--- WORK INSTRUCTION ---
Count every line below that holds "input". The answer is the number alone.

--- INFORMATION GIVEN ---
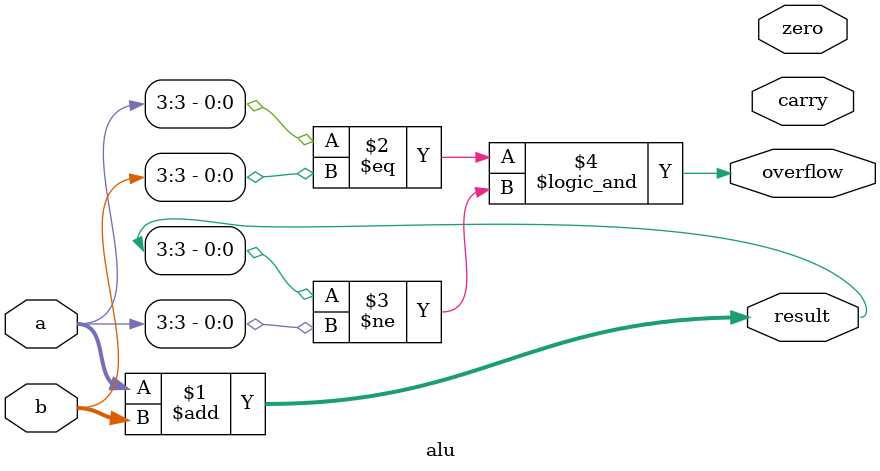
<source format=v>
module alu(
        input [3:0] a,
        input [3:0] b,
        output reg [3:0] result,
        output reg carry,
        output reg zero,
        output reg overflow
    );
    assign result = a + b;
    assign overflow = (a[3] == b[3] && result[3] != a[3]);
endmodule

</source>
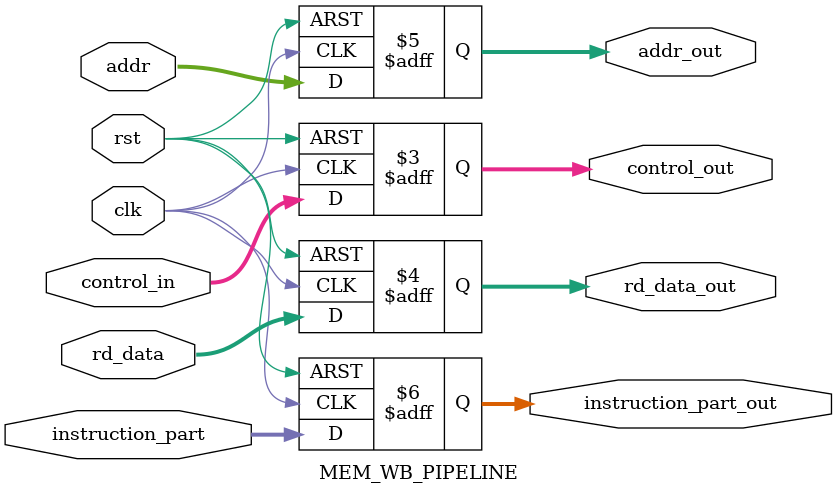
<source format=v>
module MEM_WB_PIPELINE#(parameter DATA_LEN = 64, CONTROL_LINE = 2, INSTRUCTION_PART = 5)
						(input clk, input rst, input [DATA_LEN-1:0] rd_data, input [CONTROL_LINE-1:0] control_in, input [DATA_LEN-1:0] addr, input [INSTRUCTION_PART-1:0] instruction_part,
						output reg [CONTROL_LINE-1:0] control_out, output reg [DATA_LEN-1:0] rd_data_out, output reg [DATA_LEN-1:0] addr_out, output reg [INSTRUCTION_PART-1:0] instruction_part_out);
						
	always@(posedge clk or negedge rst)begin
		if(~rst)begin
			control_out <= 'b0;
			rd_data_out <= 'b0;
			addr_out <= 'b0;
			instruction_part_out <= 'b0;
		end
		else begin
			control_out <= control_in;
			rd_data_out <= rd_data;
			addr_out <= addr;
			instruction_part_out <= instruction_part;
		end
	end
	
endmodule
										
</source>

--- SOLUTION ---
3